-=RetroMap=-

 
   


Introduction

RetroMap is an application designed to help characterize LTR retroelements on a genome scale in a visually interactive manner. This is NOT a particularly great for comprehensive identification of elements found in highly nested contexts. Only the most internal element of those which are nested is likely to be identified as a complete element. The other elements will be treated as solo LTRs and internal regions depending on how you have set up your element searches. However, it is still a handy way to get a quick visual overview of the situation and create pretty figures.

Any significant future changes will be reflected in this document. Please note that this software is highly experimental and has not been published yet though it is mentioned briefly in my 2004 Genome Biology paper. Until noted otherwise in this document, any citations should refer to the Genome Biology manuscript. I will work to address any problems you may have and incorporate your suggestions and requests for features as best as I am able. -=Brooke P-B


System Requirements

RetroMap is written in the Java language for enhanced cross-platform compatability. However, there are currently a few external dependencies which have to be met.

  • First, ensure that you are using the most recent version of the RetroMap program which may be downloaded from www.burchsite.com/bioi/java/RetroMap.jar. The current version at this time is 0.021. You may check the version you have by selecting 'Help->About' which will display a simple dialog showing the program version. This will ensure that you have the latest features and bug fixes. Second, it is necessary that the machine running RetroMap knows how to run Java programs. If it does not run at all upon starting the executable RetroMap.jar file, then it is likely you will need to install a copy of the free Java Runtime from SUN. This MUST be version 5 or higher (may be listed as version 1.5)
  • The free NCBI BLAST StandAlone software or at least the Blast2Sequences program of the BLAST suite must be installed in order to use the automatic LTR identification feature. If you are going to follow the tutorial below, then you will need to install the rest of the BLAST executables anyhow. In the future, I intend to add internal search functions to eliminate this reliance on external software.
  • RAM and lots of it when working with large datasets. The more the better. Hardware upgrades are beyond the scope of this document

Tutorial

Concepts

RetroMap is set up to allow datasets to be combined with each other as the default. It is not very good at reversing the process so I would suggest that you keep that in mind when choosing when and what to save. This also means that the software will quite happily append data to existing files without warning you under the belief that it is your intention to do so.

Hidden data: some objects in the window allow you to hide them.
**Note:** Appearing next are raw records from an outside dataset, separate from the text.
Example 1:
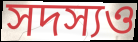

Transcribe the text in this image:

সদস্যও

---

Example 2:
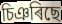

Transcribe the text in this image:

চিঞৰিছে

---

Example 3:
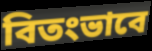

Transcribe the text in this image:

বিতংভাবে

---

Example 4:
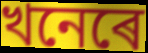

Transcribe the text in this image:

খনেৰে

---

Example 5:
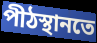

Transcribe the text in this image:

পীঠস্থানতেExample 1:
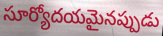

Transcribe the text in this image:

సూర్యోదయమైనప్పుడు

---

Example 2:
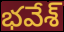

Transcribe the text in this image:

భవేశ్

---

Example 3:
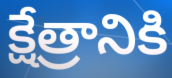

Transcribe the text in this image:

క్షేత్రానికి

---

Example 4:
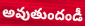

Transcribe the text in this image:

అవుతుందండీ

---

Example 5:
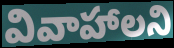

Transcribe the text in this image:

వివాహాలని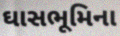
ઘાસભૂમિના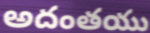
అదంతయు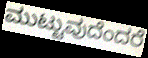
ಮುಟ್ಟುವುದೆಂದರೆ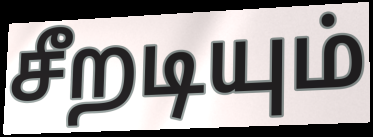
சீறடியும்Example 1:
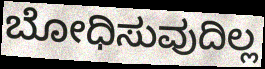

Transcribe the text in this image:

ಬೋಧಿಸುವುದಿಲ್ಲ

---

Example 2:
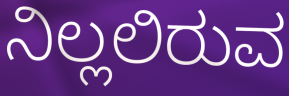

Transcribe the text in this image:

ನಿಲ್ಲಲಿರುವ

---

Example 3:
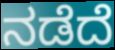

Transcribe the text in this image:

ನಡೆದೆ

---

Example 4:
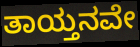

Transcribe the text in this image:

ತಾಯ್ತನವೇ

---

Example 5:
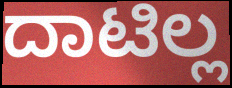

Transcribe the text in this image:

ದಾಟಿಲ್ಲ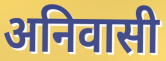
अनिवासी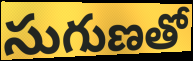
సుగుణతో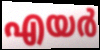
എയർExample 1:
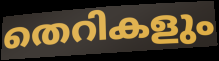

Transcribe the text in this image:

തെറികളും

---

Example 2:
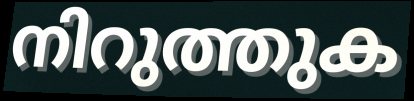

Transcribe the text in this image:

നിറുത്തുക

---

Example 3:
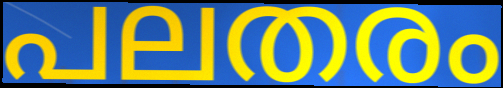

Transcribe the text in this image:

പലതരം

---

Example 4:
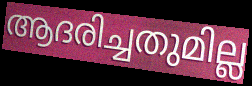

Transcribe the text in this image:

ആദരിച്ചതുമില്ല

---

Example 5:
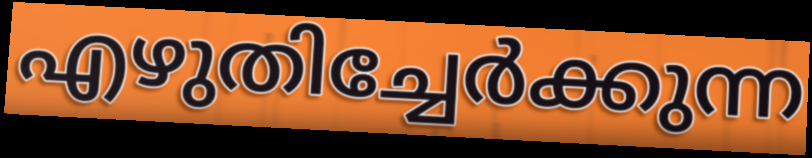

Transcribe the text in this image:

എഴുതിച്ചേർക്കുന്ന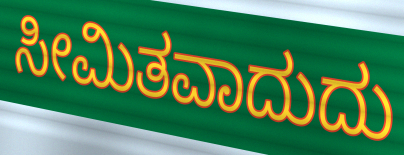
ಸೀಮಿತವಾದುದುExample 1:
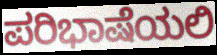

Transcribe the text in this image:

ಪರಿಭಾಷೆಯಲಿ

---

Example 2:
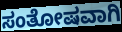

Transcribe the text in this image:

ಸಂತೋಷವಾಗಿ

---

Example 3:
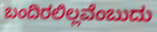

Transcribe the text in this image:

ಬಂದಿರಲಿಲ್ಲವೆಂಬುದು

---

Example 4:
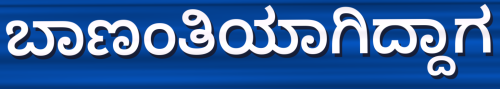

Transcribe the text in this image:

ಬಾಣಂತಿಯಾಗಿದ್ದಾಗ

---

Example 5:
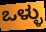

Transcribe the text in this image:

ಒಳ್ಳು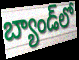
బ్యాండ్‌లో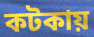
কটকায়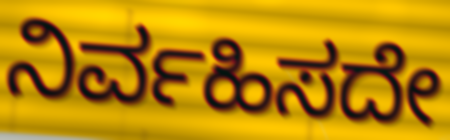
ನಿರ್ವಹಿಸದೇ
RetroMap considers these objects (while hidden) to be completely unavailable to it. This means that information for hidden objects will not be saved to files or included in any search functions you perform while hidden. This is the only mechanism available for removing information from sessions and saved files.

Importing data files
RetroMap accepts several different file formats as input. It will automatically try to determine which file type you are attempting to import. If the file is not supported by this program the import will fail.

BLAST XML formatted output files are the primary source for data. RetroMap will import all BLAST hits from the XML file and if necessary, condense overlapping hits into a single coverage format where overlapping hits are combined into a new hit with boundaries encompassing the greatest possible extent for the two hits.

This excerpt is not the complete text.